6. A method as set forth in claim 5, further including accessing a speech data frame sequence including a consecutive number of speech data frames from the memory; and

utilizing the accessed sequence of consecutive speech data frames as the speech data frame sequence in which the echo effect is to be synthesized.

7. A method as set forth in claim 1, wherein said constant attenuation factor is 0.5.

8. A method as set forth in claim 1, wherein said delay period is five speech data frames in duration.

9. A method as set forth in claim 1, further including placing a speech data frame directly into the speech data frame output sequence for subsequent transmission to the speech synthesizer if the number of the speech data frame is not greater than the integer multiple of the predetermined delay period.

10. A method as set forth in claim 1, further including placing the current speech data frame in the speech data frame output sequence if the energy parameter of the current speech data frame is equal to or greater than the attenuated energy parameter of the earlier speech data frame.

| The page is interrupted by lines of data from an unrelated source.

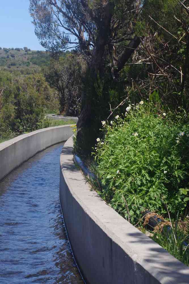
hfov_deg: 16.6
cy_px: 142
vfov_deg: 24.6
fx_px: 650
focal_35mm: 82
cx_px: 94
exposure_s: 1/100
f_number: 11
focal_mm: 55
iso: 200
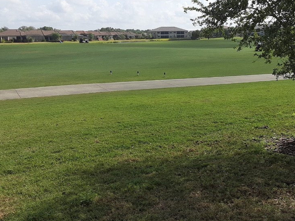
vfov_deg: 37.5
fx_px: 324
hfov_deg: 48.7
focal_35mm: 38
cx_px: 174
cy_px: 82
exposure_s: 1/2336
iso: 40
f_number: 1.9
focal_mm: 2.91
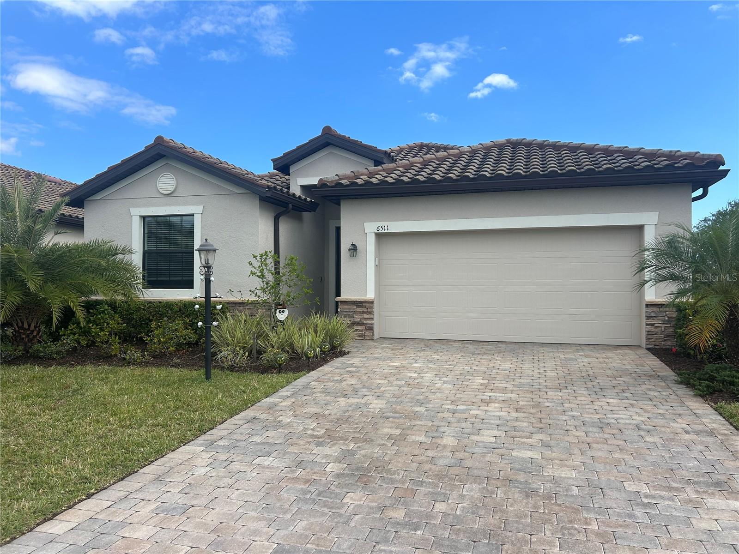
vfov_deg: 53.1
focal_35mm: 26
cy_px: 277
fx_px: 555
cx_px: 370
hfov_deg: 67.3
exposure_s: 1/3257
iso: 50
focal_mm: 5.7
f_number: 1.5
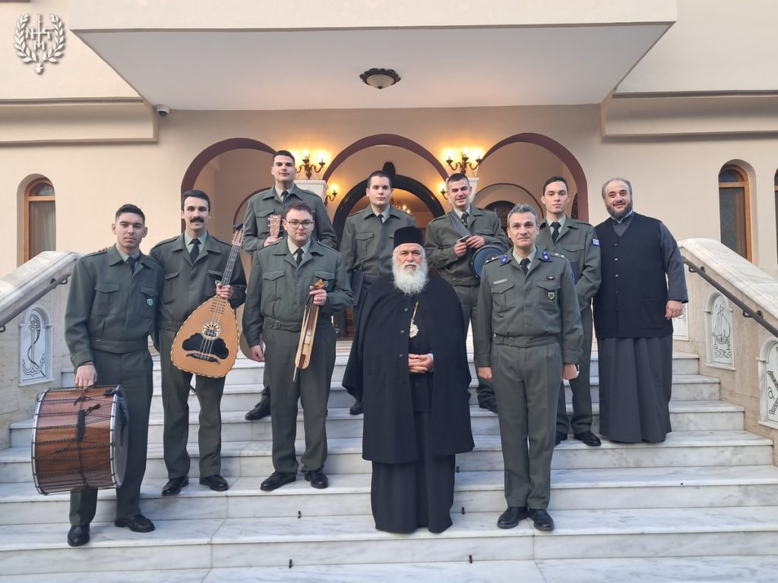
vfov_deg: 51.4
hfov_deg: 65.3
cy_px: 292
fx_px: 607
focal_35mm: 27
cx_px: 389
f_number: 1.8
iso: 50
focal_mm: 4
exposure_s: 1/50
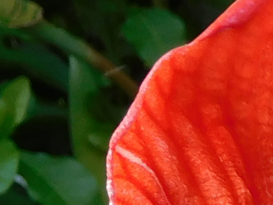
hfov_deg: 10.3
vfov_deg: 7.7
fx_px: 1373
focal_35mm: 174
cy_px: 556
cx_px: 572
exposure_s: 1/50
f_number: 3.4
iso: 125
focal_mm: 4.5
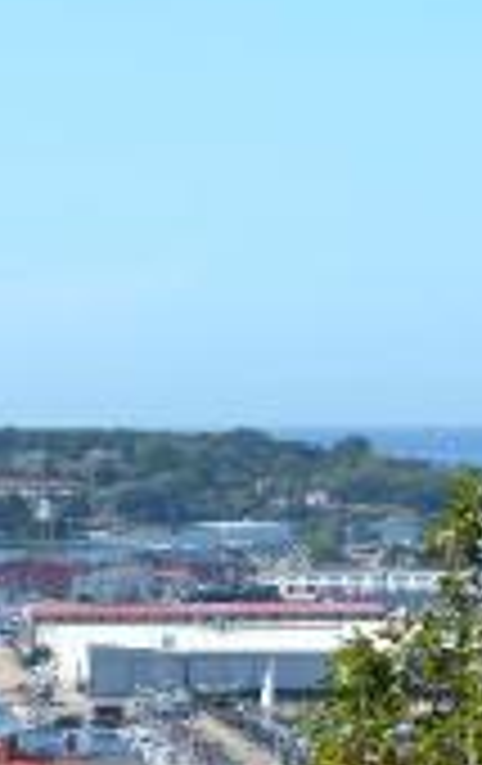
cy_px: 338
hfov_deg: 3.9
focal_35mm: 335
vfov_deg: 6.3
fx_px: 7005
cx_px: -658
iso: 160
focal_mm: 70
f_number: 10
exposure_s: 1/400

11. A method for synthesizing an echo effect from digital speech data representative of spoken speech, said method comprising:

providing a plurality of speech data frames of equal duration in a predetermined frame sequence corresponding to the continuity of the spoken speech as encoded linear predictive speech parameters including an energy parameter and a plurality of reflection coefficient parameters indicative of the vocal tract for each speech data frame;

assigning a number in consecutive increasing order to each speech data frame included in the predetermined speech data frame sequence;

providing a predetermined delay period as an integer multiple of a number of speech data frame durations;

comparing the integer multiple of the predetermined delay period with the number of the current speech data frame;

providing the energy parameter of the current speech data frame and the energy parameter of an earlier speech data frame when the number of the current speech data frame is greater by an integer value than the integer multiple of the predetermined delay period;

multiplying the energy parameter of the earlier speech data frame by a constant attenuation factor to provide an attenuated energy parameter;

comparing the energy parameter of the current speech data frame with the attenuated energy parameter of the earlier speech data frame;

replacing the current speech data frame in a speech data frame output sequence corresponding to the original order of the speech data frames in the predetermined frame sequence with a new replacement speech data frame having the speech parameters of the earlier speech data frame and the attenuated energy parameter provided that the attenuated energy parameter is greater than the energy parameter of the current speech data frame;

transmitting the speech data frame output sequence including the replacement speech data frame to a speech synthesizer;

generating an analog audio speech signal from said speech synthesizer in response to the speech data frame output sequence transmitted thereto; and

producing audible synthesized speech having an echo effect provided therein from the analog audio speech signal generated by said speech synthesizer.